Stream: Mirror: Isabelle Users Mailing List

Topic: [isabelle] Postdoc position at the University of Birmingham


view this post on Zulip Email Gateway (Nov 01 2022 at 15:08):

From: vincent rahli <vincent.rahli@gmail.com>
Dear all,

We would like to invite applications for an up to 3 years fully-funded
postdoctoral position within the School of Computer Science at the
University of Birmingham (see below for details on how to apply).

The successful candidate will contribute to an EPSRC-funded project aiming
at designing and formally verifying distributed systems, in particular
Byzantine fault-tolerant distributed systems as used for example in
blockchain technology.

The start date is flexible, ideally early 2023.

The environment:


The School of Computer Science has large and thriving Theory and Security
research groups. Among our research interests related to this project are
for example:

- Formal verification
- Proof assistants
- Model checking
- Blockchain Technology
- Security & Privacy

Both groups are very active, organising regular seminars, informal
meetings, and actively participating in many events such as the Midlands
Graduate School or the Cyber Security PhD Winter School. For more
information see
https://www.birmingham.ac.uk/research/activity/computer-science/theory-of-computation/index.aspx
and
https://www.birmingham.ac.uk/research/centre-for-cyber-security-and-privacy/index.aspx
.

How to apply:


Interested people are encouraged to contact me by email (V.Rahli@bham.ac.uk)
to discuss their research interests and details of the positions. Further
information on how to apply is available here:
https://edzz.fa.em3.oraclecloud.com/hcmUI/CandidateExperience/en/sites/CX_6001/job/521/?utm_medium=jobshare

Best,
Vincent Rahli

view this post on Zulip Email Gateway (Nov 01 2022 at 16:53):

From: Harry Butterworth <heb1001@gmail.com>
No doubt you’ve got something else in mind but…

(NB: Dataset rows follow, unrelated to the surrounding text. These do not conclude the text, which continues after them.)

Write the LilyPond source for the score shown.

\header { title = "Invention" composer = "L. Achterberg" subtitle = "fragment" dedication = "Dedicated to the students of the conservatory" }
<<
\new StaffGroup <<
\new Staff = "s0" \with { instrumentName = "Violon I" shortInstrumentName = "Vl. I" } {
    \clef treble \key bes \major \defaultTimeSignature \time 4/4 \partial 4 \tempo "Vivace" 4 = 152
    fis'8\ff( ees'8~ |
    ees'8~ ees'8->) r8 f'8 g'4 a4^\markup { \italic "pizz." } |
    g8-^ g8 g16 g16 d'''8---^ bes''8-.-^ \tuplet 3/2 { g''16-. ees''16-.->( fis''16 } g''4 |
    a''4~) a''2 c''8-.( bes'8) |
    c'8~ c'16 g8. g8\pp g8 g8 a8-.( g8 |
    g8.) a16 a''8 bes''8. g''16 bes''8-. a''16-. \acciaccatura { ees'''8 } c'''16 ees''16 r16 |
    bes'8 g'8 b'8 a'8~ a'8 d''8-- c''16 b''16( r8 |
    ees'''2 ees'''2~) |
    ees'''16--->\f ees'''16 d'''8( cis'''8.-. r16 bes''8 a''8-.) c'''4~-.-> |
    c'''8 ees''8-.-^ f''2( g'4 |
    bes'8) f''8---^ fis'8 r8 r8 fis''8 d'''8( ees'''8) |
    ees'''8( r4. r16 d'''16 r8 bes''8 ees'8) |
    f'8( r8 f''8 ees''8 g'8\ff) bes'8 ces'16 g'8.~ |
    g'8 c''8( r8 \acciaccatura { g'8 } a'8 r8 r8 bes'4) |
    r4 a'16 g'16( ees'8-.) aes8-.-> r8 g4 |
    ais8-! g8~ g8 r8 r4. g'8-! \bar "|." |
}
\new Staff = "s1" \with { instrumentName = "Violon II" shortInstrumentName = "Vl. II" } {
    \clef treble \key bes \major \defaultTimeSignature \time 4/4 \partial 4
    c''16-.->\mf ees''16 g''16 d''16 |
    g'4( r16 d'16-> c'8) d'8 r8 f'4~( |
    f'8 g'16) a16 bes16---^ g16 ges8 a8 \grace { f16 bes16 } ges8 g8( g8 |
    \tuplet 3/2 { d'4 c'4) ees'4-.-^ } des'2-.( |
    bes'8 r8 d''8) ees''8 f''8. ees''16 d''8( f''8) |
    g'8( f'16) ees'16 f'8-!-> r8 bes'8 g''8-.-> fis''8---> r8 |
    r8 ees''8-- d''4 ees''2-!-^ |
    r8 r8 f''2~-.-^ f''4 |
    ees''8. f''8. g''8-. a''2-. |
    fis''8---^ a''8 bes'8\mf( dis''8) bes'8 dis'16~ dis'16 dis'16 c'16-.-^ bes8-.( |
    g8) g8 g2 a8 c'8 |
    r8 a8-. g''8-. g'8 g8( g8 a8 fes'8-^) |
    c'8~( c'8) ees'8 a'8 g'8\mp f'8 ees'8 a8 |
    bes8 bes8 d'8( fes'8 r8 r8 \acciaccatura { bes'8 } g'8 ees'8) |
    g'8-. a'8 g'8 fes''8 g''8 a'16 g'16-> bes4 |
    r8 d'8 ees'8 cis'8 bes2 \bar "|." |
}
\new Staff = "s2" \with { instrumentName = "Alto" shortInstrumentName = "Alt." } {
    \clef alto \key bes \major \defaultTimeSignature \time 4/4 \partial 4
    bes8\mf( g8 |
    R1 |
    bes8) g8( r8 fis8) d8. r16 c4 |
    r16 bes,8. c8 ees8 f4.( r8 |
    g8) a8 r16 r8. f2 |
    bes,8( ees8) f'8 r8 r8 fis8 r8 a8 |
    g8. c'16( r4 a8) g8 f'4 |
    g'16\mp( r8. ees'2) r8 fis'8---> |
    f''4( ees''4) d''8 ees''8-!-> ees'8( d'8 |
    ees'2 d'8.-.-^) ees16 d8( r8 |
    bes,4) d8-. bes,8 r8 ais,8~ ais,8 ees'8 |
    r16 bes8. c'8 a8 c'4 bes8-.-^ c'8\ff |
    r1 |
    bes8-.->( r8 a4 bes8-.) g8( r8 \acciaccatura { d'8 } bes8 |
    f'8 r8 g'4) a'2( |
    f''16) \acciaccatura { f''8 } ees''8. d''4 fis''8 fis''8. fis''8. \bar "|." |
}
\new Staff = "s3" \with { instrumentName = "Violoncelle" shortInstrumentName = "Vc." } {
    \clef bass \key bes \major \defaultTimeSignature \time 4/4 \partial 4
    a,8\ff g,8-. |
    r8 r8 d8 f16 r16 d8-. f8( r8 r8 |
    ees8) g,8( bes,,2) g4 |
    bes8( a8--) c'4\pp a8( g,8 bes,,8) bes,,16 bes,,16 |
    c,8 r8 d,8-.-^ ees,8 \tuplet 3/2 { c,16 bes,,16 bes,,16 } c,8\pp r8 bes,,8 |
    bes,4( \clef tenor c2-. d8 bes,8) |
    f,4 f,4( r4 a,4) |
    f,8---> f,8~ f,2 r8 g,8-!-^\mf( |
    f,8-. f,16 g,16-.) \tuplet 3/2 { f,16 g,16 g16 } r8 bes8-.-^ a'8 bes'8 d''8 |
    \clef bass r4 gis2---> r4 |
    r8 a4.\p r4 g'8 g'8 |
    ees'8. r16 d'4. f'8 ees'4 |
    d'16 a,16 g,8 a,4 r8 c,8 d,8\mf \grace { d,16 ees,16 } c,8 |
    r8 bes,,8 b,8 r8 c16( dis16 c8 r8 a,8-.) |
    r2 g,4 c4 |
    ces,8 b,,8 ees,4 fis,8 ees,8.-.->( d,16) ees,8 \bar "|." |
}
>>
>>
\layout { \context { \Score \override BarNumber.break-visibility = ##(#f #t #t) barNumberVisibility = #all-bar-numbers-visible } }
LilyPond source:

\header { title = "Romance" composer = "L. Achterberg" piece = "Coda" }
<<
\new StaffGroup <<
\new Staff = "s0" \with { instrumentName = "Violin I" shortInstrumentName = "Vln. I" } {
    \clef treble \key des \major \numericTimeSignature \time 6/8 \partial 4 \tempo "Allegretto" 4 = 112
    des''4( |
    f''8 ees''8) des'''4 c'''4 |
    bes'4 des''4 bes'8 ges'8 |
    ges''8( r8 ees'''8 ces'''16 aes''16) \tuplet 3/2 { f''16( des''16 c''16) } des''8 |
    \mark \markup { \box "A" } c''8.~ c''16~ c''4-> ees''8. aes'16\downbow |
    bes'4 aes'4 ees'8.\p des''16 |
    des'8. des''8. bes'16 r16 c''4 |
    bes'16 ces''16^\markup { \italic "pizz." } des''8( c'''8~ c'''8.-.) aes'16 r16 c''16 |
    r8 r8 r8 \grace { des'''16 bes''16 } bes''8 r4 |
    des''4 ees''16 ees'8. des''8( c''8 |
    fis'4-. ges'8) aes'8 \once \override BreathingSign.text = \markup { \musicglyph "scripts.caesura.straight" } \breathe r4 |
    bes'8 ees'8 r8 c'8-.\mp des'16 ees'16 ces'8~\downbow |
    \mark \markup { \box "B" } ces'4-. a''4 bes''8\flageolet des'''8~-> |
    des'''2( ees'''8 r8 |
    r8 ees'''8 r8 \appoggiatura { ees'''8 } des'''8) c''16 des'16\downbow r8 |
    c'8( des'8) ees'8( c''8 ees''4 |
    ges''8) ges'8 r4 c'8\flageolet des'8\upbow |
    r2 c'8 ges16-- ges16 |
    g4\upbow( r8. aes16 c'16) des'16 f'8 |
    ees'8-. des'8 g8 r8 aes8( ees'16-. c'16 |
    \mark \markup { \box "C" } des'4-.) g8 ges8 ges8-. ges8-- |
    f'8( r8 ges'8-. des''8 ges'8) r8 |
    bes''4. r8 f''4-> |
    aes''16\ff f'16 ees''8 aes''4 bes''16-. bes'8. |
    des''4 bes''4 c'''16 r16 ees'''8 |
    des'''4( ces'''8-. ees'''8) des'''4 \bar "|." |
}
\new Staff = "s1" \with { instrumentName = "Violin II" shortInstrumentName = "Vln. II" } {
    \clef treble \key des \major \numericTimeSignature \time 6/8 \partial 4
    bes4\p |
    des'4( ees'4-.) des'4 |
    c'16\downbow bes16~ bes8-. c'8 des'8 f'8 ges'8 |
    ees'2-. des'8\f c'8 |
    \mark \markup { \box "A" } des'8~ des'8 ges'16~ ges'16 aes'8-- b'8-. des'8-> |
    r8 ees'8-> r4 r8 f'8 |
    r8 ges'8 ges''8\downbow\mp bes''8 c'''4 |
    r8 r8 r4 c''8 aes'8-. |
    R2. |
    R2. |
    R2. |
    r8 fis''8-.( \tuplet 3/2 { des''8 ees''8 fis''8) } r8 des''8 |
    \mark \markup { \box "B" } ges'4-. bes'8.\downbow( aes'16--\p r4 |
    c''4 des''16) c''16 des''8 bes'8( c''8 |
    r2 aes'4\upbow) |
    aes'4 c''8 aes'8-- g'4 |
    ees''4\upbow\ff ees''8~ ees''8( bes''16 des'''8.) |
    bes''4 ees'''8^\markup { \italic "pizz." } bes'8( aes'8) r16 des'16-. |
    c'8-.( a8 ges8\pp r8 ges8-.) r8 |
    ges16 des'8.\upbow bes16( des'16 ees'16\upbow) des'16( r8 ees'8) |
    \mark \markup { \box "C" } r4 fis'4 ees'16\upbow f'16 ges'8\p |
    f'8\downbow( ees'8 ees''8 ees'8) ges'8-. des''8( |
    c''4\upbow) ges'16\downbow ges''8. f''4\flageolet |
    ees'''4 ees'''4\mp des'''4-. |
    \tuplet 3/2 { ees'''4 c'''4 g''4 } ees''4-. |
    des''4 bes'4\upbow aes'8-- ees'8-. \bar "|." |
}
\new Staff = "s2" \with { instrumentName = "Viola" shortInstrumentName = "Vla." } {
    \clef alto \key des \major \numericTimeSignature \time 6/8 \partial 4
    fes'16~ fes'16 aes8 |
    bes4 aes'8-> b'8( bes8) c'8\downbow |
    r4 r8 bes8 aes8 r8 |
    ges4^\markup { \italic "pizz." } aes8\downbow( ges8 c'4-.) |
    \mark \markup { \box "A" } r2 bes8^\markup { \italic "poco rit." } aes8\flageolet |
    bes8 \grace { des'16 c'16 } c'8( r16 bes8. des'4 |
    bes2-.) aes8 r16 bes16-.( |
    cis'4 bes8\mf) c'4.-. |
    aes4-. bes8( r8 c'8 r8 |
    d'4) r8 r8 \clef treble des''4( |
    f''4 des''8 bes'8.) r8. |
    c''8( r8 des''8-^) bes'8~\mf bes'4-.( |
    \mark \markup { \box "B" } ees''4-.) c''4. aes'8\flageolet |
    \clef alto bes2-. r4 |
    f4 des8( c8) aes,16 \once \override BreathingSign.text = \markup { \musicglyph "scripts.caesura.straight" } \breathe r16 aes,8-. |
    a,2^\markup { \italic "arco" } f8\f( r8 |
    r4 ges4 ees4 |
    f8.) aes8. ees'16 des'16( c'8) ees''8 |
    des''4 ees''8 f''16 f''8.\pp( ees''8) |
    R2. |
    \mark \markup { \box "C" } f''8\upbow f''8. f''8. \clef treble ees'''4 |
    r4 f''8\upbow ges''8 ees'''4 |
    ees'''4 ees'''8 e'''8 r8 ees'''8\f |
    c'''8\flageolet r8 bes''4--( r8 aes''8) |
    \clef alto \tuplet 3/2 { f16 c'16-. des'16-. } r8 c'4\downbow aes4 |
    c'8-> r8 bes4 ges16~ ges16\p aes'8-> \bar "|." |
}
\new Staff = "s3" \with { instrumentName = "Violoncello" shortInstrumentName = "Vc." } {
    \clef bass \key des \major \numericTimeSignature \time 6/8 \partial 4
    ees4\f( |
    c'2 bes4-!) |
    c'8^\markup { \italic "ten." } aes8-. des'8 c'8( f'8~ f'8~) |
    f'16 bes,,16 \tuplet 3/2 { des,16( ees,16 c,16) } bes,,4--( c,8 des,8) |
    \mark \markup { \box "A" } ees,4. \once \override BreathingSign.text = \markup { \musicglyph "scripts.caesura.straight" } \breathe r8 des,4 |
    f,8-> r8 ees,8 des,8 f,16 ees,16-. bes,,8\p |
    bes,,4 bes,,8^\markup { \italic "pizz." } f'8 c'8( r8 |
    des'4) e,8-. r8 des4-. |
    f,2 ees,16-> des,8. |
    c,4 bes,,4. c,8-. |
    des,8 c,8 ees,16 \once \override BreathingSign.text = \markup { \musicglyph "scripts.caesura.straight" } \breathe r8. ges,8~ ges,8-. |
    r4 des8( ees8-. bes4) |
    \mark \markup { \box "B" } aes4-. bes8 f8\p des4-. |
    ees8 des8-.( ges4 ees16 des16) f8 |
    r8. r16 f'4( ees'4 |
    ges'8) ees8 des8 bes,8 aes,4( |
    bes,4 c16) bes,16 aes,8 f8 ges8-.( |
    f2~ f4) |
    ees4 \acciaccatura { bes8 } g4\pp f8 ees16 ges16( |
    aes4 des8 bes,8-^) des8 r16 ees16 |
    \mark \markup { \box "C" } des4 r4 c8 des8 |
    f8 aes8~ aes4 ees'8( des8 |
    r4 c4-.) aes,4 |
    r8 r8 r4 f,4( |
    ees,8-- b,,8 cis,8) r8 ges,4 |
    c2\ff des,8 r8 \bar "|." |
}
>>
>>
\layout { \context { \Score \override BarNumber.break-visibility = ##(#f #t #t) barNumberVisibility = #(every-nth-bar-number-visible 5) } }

If you write a layer of software to create a BFT implementation of the seL4
abstract specification on top of a cluster of seL4 nodes and then do a
refinement proof that your new layer implements the seL4 abstract spec,
assuming the constituent nodes also implement the abstract spec, then
you’ll create a useful bit of infrastructure that will be compatible with
the seL4 ecosystem.

Anything written to run on seL4 could be migrated to your platform to get
Byzantine fault tolerance with very little incremental programming effort.

You could size the project based on the published seL4 metrics and the
sizes of existing BFT platforms. It’s quite a lot of work to do everything
but it’s plausible to get an unverified BFT platform working with a few PY
of effort.

One advantage of this approach is that you’ll immediately start with an
existing formal spec of the API your project will need to implement so you
won’t waste time building the wrong thing.

There was an earlier seL4 replication project that might help. I was
looking out for it but have now lost track of whether or not it was ever
open sourced.

I expect there are multiple ways to implement the required software layer
but it would certainly be possible to use something blockchain-like in
there for the BFT distributed consensus required to manage the consistency
of the replicas.

I thought about doing this for fun a little while ago. One of the
difficulties was that the seL4 tool chain didn’t support concurrency. Some
kind of solution for that would be required for the refinement proof for
the distributed system: concurrency is inherent and must be modeled in
order to prove that it doesn’t cause a violation of the spec.